ShuffleRowRDD主要是被ShuffleExchangeExec调用。

这里简单介绍下ShuffleExchangeExec操作算子。ShuffleExchangeExec主要负责两件事：首先，准备ShuffleDependency，它根据父节点所需的分区方案对子节点的输出行进行分区。其次,添加一个ShuffleRowRDD并指定准备好的ShuffleDependency作为此RDD的依赖项。

1class ShuffledRowRDD(
2    var dependency: ShuffleDependency[Int, InternalRow, InternalRow],
3    metrics: Map[String, SQLMetric],
4    partitionSpecs: Array[ShufflePartitionSpec])
5  extends RDD[InternalRow](dependency.rdd.context,Nil)

ShuffleRowRDD继承自RDD[InternalRow], 同时内部维护着三个参数，分别是dependency，metrics和partitionSpecs。dependency封装着shuffleId , shuffleHandle, numPartitions 可以基于其判断出shuffleWriter采用了哪种方式。partitionSpecs则定义了分区规范的类型。
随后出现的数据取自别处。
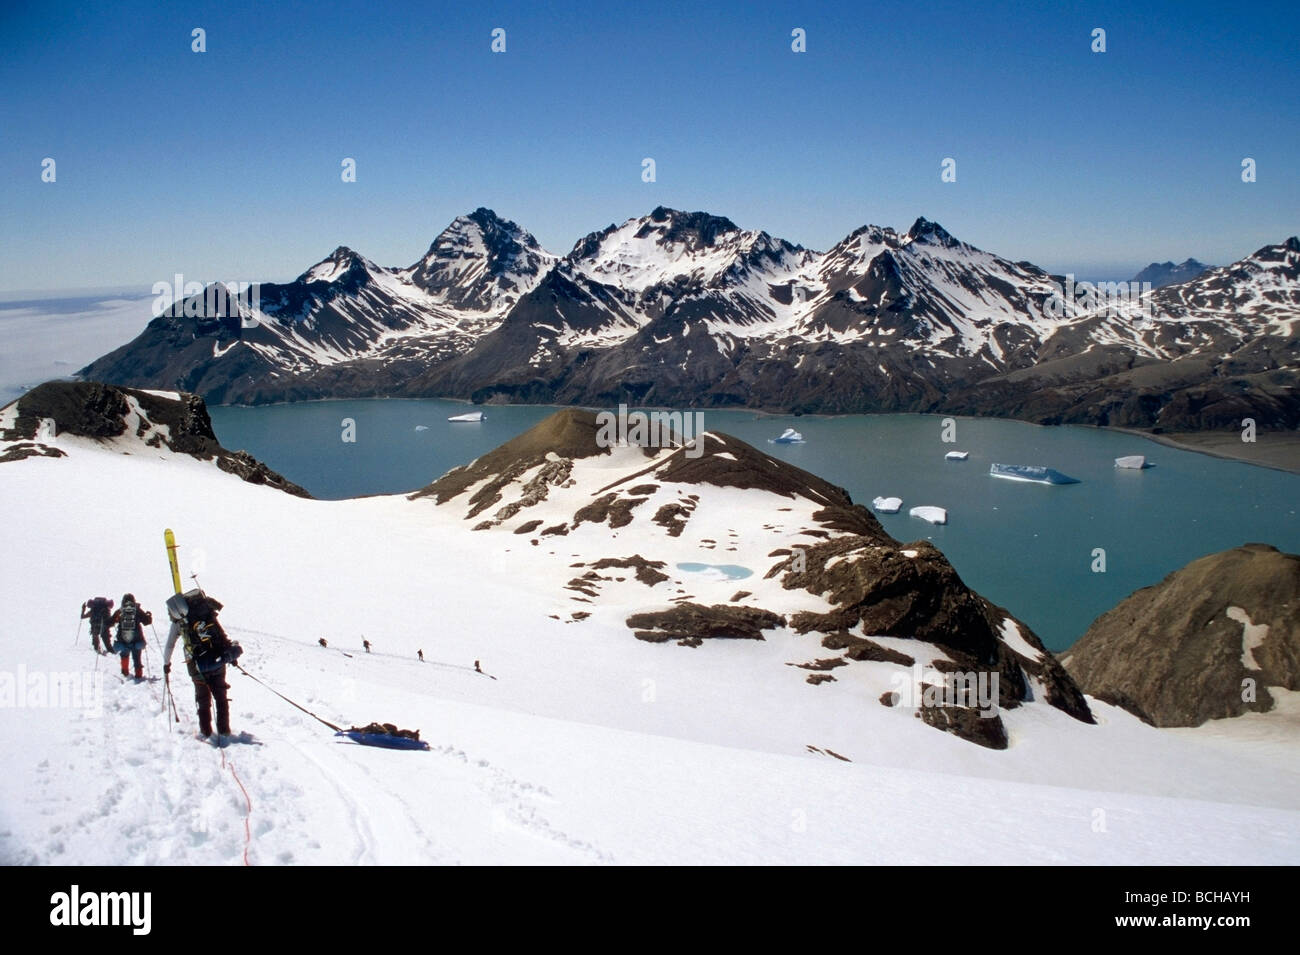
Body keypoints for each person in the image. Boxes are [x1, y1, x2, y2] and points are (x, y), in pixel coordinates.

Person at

目前在spark 3.2版本中partitionSpecs的实现类主要有以下四个：

CoalescedPartitionSpec分区用于coalesce shuffle partitions 逻辑规则
PartialReducerPartitionSpec参与了skew join 优化
PartialMapperPartitionSpec用于本地随机读取器
CoalescedMapperPartitionSpec用于优化本地随机读取器

不同类型的分区规范其实质是代表不同的随机读取的参数。我们都知道在Spark Shuffle中getReader仅有且唯一的一个实现方式, 即BlockStoreShuffleReader 的实现。但是不同的分区规范意味将给共享的reader器传递不同的参数，下面是ShuffleRowRDD中的简化代码：

 1// ShuffleRowRDD
 2override def compute(split: Partition, context: TaskContext): Iterator[InternalRow] = {
 3  val tempMetrics = context.taskMetrics().createTempShuffleReadMetrics()
 4  // `SQLShuffleReadMetricsReporter` will update its own metrics for SQL exchange operator,
 5  // as well as the `tempMetrics` for basic shuffle metrics.
 6  val sqlMetricsReporter = new SQLShuffleReadMetricsReporter(tempMetrics, metrics)
 7  val reader = split.asInstanceOf[ShuffledRowRDDPartition].spec match {
 8    // CoalescedPartitionSpec会读取map task为所有reducer所产生的shuffle file
 9    case CoalescedPartitionSpec(startReducerIndex, endReducerIndex, _) =>
10      SparkEnv.get.shuffleManager.getReader(
11        dependency.shuffleHandle,
12        startReducerIndex,
13        endReducerIndex,
14        context,
15        sqlMetricsReporter)
16   // PartialReducerPartitionSpec 读取map task为一个reducer产生的部分数据
17    case PartialReducerPartitionSpec(reducerIndex, startMapIndex, endMapIndex, _) =>
18      SparkEnv.get.shuffleManager.getReader(
19        dependency.shuffleHandle,
20        startMapIndex,
21        endMapIndex,
22        reducerIndex,
23        reducerIndex + 1,
24        context,
25        sqlMetricsReporter)
26   // PartialMapperPartitionSpec读取shuffle map文件的部分
27   case PartialMapperPartitionSpec(mapIndex, startReducerIndex, endReducerIndex) =>
28        SparkEnv.get.shuffleManager.getReader(
29          dependency.shuffleHandle,
30          mapIndex,
31          mapIndex + 1,
32          startReducerIndex,
33          endReducerIndex,
34          context,
35          sqlMetricsReporter)
36...
37    reader.read().asInstanceOf[Iterator[Product2[Int, InternalRow]]].map(_._2)
38  }

CoalescedPartitionSpec(startReducerIndex, endReducerIndex) 分区规范主要是读取map task为所有reducer所产生的shuffle file；PartialReducerPartitionSpec(startMap-Index, endMapIndex,reducerIndex, reducerIndex + 1) 可以看出每次读取只会为一个reducer读取部分数据。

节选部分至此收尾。